Scenario 3: Missing Repository Path

analyzer = PythonASTAnalyzer(
    file_path="/absolute/path/file.py",
    content=file_content,
    repo_path=None  # No repo context
)

# Fallback behavior:
# - Uses absolute path for component IDs
# - Still extracts structure normally
# - Less useful for cross-repo linking

Testing Considerations

Unit Test Areas

  1. ClassDef Handling

    • Simple classes
    • Inherited classes
    • Multiple inheritance
  2. Function Extraction

    • Top-level functions
    • Async functions
    • Test function filtering
  3. Call Detection

    • Simple function calls
    • Method calls
    • Built-in filtering
    • Unresolved calls
  4. Error Resilience

    • Invalid syntax
    • Missing files
    • Encoding issues

Mock Objects

# Minimal mock for testing
mock_node = Node(
    id="test.py::TestFunc",
    name="TestFunc",
    component_type="function",
    file_path="test.py",
    relative_path="test.py",
    source_code="def TestFunc(): pass",
    start_line=1,
    end_line=1,
    has_docstring=False,
    docstring="",
    parameters=[],
    node_type="function",
    base_classes=None,
    class_name=None,
    display_name="function TestFunc",
    component_id="test.py::TestFunc"
)

Related Components


Future Enhancements

Planned Features

  1. Import Tracking

    • Extract import and from...import statements
    • Build cross-module dependency graph
    • Track external library usage
  2. Type Hint Extraction

    • Parse type annotations
    • Track parameter and return types
    • Enable type-based documentation
  3. Decorator Support

    • Extract decorator information
    • Track framework-specific markers (Flask routes, FastAPI endpoints, etc.)
    • Integrate with LLM analysis
  4. Advanced Scope Analysis

    • Independent method nodes
    • Nested function support
    • Lambda expression tracking
  5. Semantic Analysis

    • Basic type inference
    • Unused code detection
    • Complexity metrics

Summary

The Python Analyzer module provides robust, AST-based parsing of Python source files, extracting class and function definitions along with their call relationships.

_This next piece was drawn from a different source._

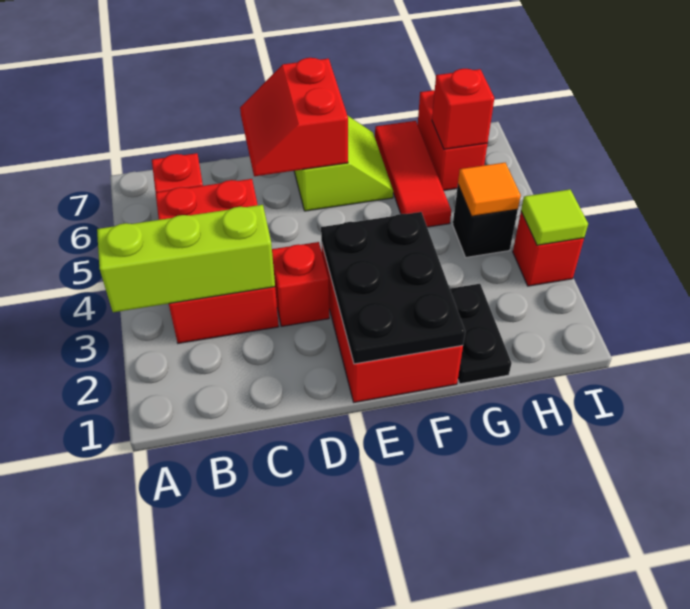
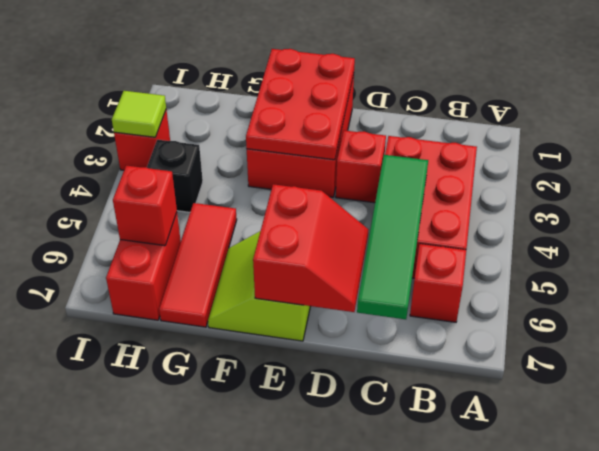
lime 1x3 brick [97,205,275,312] -> none
none -> green 1x4 tile [357,155,428,319]
black 2x3 plate [321,212,465,364] -> red 2x3 plate [246,49,355,160]
black 1x2 plate [450,284,512,384] -> none
orange 1x1 tile [458,163,521,216] -> none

Its integration with the broader CodeWiki analysis pipeline enables:

  • Accurate Code Mapping: Complete extraction of Python code structure
  • Dependency Tracking: Identification of function call relationships
  • Foundation for Documentation: Structured data ready for LLM analysis and documentation generation
  • Language Agnostic Integration: Plugs seamlessly into multi-language analysis system

By combining Python's native AST module with the visitor pattern and careful context tracking, the analyzer achieves high precision while maintaining simplicity and maintainability.